- Written by Chris Lannin
Three years ago, Kirk Kennedy left Lowell after nineteen seasons and 161 wins on the Red Devils sideline and headed south to Bloomington. Thursday, after three seasons and just four victories as head coach at Bloomington South, Kirk Kennedy resigned as the Panthers head coach.
According to Kennedy, there were many factors at work behind his decision to step down besides the apparent lack of success on the football field.
“There were a lot of things that entered into the decision,” said Kennedy. “But no matter what was involved the responsibility ultimately comes down to the coaching staff. And since I just couldn’t see that things were going to improve any time soon, I decided to resign.”
One of the factors Kennedy cited was the unpopularity of his offensive philosophy. The spread offense is the offense of choice down south, but as Region football followers know, Kirk Kennedy is an old school football coach; Kennedy likes to run the football.
Kennedy brought a run first, I-formation offensive philosophy to Bloomington South; a between the tackles, smash-mouth ground attack that followers of Region football understand and love, but southern Indiana doesn’t. Bloomington South plays in Conference Indiana, where the football is in the air more often than not, and basketball is king.
“When I came here, I brought along a program that had a proven track record of success at Lowell,” said Kennedy. “But there were already doubters when I got here, because in our system we just weren’t going to throw the football enough. And when we didn’t have success, the number of those doubters continued to grow.”
Kennedy feels that the Panthers lack of success playing power football not only led to greater doubt amongst the players, but in the Bloomington South community at large.

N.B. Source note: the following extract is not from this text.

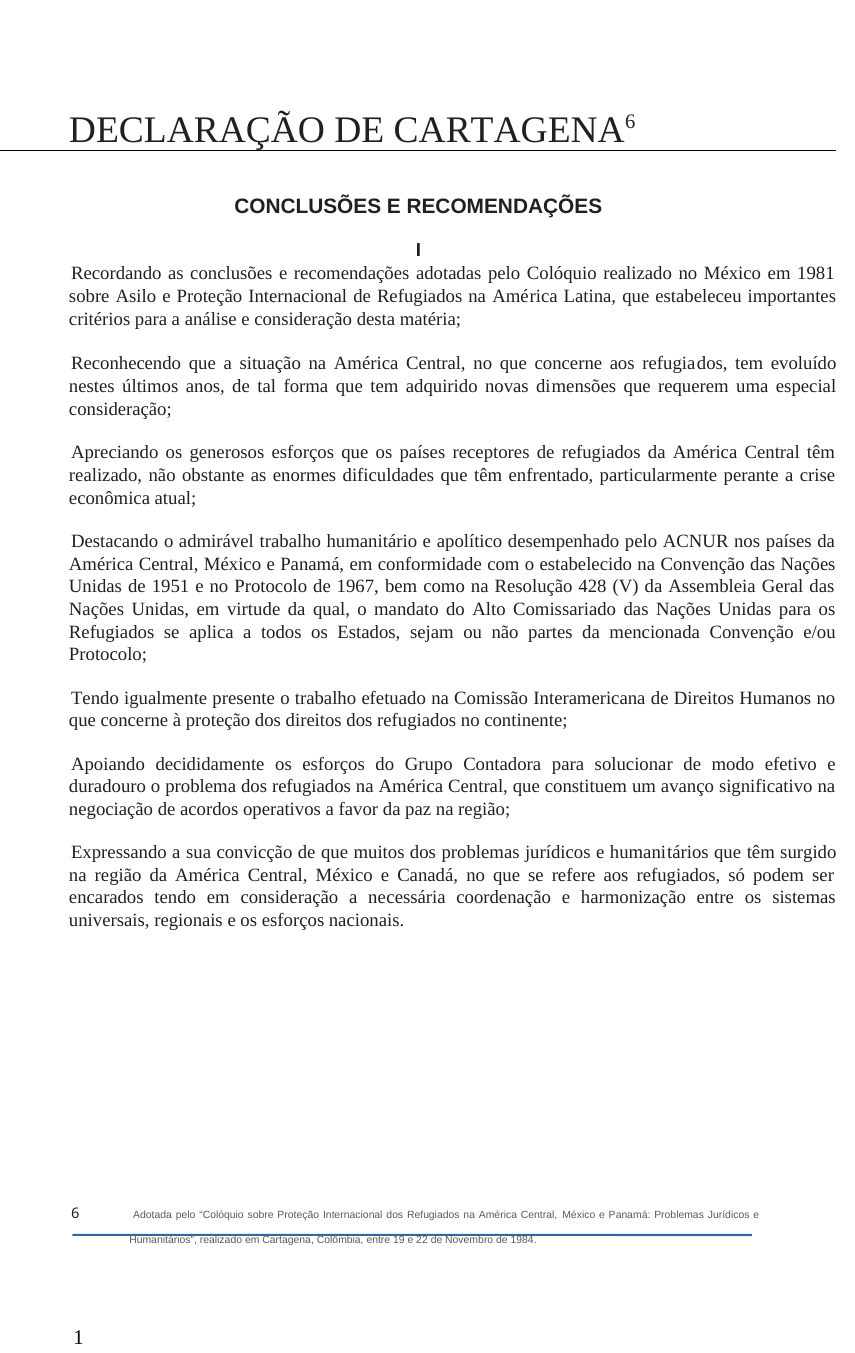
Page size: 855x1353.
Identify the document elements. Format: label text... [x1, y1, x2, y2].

And because Bloomington South is an Indiana high school basketball powerhouse, the Panthers lack of success on the gridiron also led to a subsequent malaise toward football in general.
“To have a successful football program, the kids have to buy into the program and believe in what you’re doing, and for that to happen you need the support of the parents,” continued Kennedy.

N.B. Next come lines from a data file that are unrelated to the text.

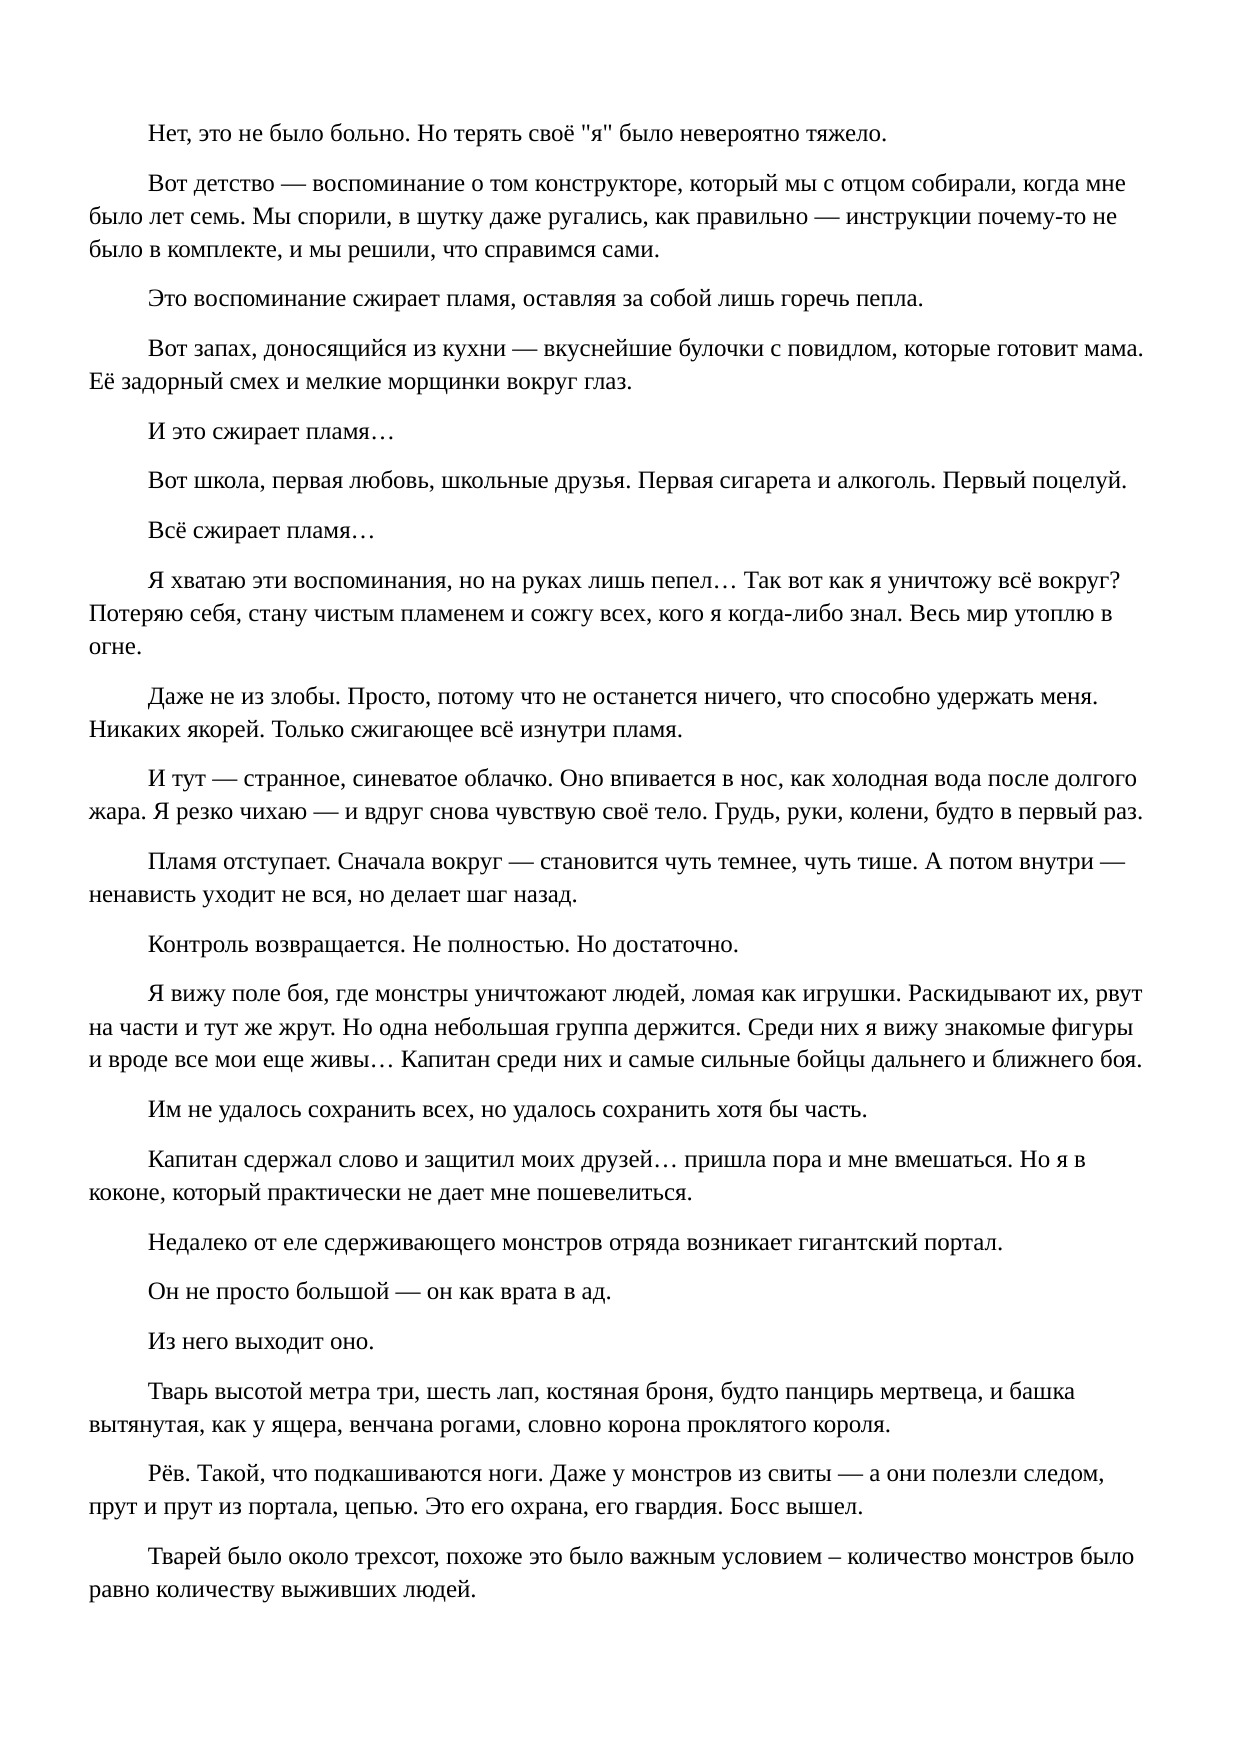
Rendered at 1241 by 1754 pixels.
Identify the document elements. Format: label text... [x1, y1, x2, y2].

text Вот детство — воспоминание о том конструкторе, который мы с отцом собирали, когда мне было лет семь. Мы спорили, в шутку даже ругались, как правильно — инструкции почему-то не было в комплекте, и мы решили, что справимся сами. [88, 168, 1152, 263]
text Нет, это не было больно. Но терять своё "я" было невероятно тяжело. [88, 118, 1152, 147]
text Это воспоминание сжирает пламя, оставляя за собой лишь горечь пепла. [88, 283, 1152, 312]
text Недалеко от еле сдерживающего монстров отряда возникает гигантский портал. [88, 1227, 1152, 1255]
text Рёв. Такой, что подкашиваются ноги. Даже у монстров из свиты — а они полезли следом, прут и прут из портала, цепью. Это его охрана, его гвардия. Босс вышел. [88, 1458, 1152, 1520]
text Пламя отступает. Сначала вокруг — становится чуть темнее, чуть тише. А потом внутри — ненависть уходит не вся, но делает шаг назад. [88, 846, 1152, 908]
text Вот школа, первая любовь, школьные друзья. Первая сигарета и алкоголь. Первый поцелуй. [88, 466, 1152, 494]
text Я хватаю эти воспоминания, но на руках лишь пепел… Так вот как я уничтожу всё вокруг? Потеряю себя, стану чистым пламенем и сожгу всех, кого я когда-либо знал. Весь мир утоплю в огне. [88, 565, 1152, 660]
text Всё сжирает пламя… [88, 515, 1152, 544]
text Им не удалось сохранить всех, но удалось сохранить хотя бы часть. [88, 1094, 1152, 1123]
text Тварь высотой метра три, шесть лап, костяная броня, будто панцирь мертвеца, и башка вытянутая, как у ящера, венчана рогами, словно корона проклятого короля. [88, 1376, 1152, 1437]
text Тварей было около трехсот, похоже это было важным условием – количество монстров было равно количеству выживших людей. [88, 1541, 1152, 1603]
text Капитан сдержал слово и защитил моих друзей… пришла пора и мне вмешаться. Но я в коконе, который практически не дает мне пошевелиться. [88, 1144, 1152, 1206]
text Из него выходит оно. [88, 1326, 1152, 1355]
text Он не просто большой — он как врата в ад. [88, 1276, 1152, 1305]
text Даже не из злобы. Просто, потому что не останется ничего, что способно удержать меня. Никаких якорей. Только сжигающее всё изнутри пламя. [88, 681, 1152, 742]
text Я вижу поле боя, где монстры уничтожают людей, ломая как игрушки. Раскидывают их, рвут на части и тут же жрут. Но одна небольшая группа держится. Среди них я вижу знакомые фигуры и вроде все мои еще живы… Капитан среди них и самые сильные бойцы дальнего и ближнего боя. [88, 978, 1152, 1073]
text И тут — странное, синеватое облачко. Оно впивается в нос, как холодная вода после долгого жара. Я резко чихаю — и вдруг снова чувствую своё тело. Грудь, руки, колени, будто в первый раз. [88, 763, 1152, 825]
text Вот запах, доносящийся из кухни — вкуснейшие булочки с повидлом, которые готовит мама. Её задорный смех и мелкие морщинки вокруг глаз. [88, 333, 1152, 395]
text И это сжирает пламя… [88, 416, 1152, 445]
text Контроль возвращается. Не полностью. Но достаточно. [88, 929, 1152, 958]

“So the fact that we didn’t throw the ball enough affected how much some of the kids bought into what we were trying to do. And without the parents supporting what we were trying to do it made for a bad marriage.”
“As the coach I’m ultimately responsible (for the record), and looking back, sure, there are some things I would do differently,” said Kennedy. “But looking forward, I realized that I just can’t do it by myself. I need help.”
“So looking at the situation and not seeing any potential for change, I decided it would be best for everyone if I resigned. I wasn’t forced out or anything like that, but I just didn’t see what good it would do for me to continue.”
As far as the future is concerned, Kennedy wants to continue to coach football, and would love to return to the Region if the right opportunity were to present itself.
“The decision to leave Lowell was the hardest decision I ever made because I miss Region football,” said Kennedy. “But leaving Lowell wasn’t about football.”
“Over the course of the last two years there were some job opportunities (in the Region) so naturally I was conflicted about staying the course here or maybe returning to the Region. But I decided I wanted to see this thing through here.”
“And at the start of this season I was excited because I thought we might finally have something happening,” Kennedy recalled. “We had a good summer at the IU football camp, we had a good scrimmage against Center Grove and then we blasted Bedford North Lawrence in the opener; but then the wheels fell off.”
“So in the end, I decided that I didn’t want to just continue to split rocks,” said Kennedy. “I still have a job here because I have my position as assistant athletic director, but I still want to coach football. So if an opportunity were to present itself in the Region I would love to come back. It’s where I belong.”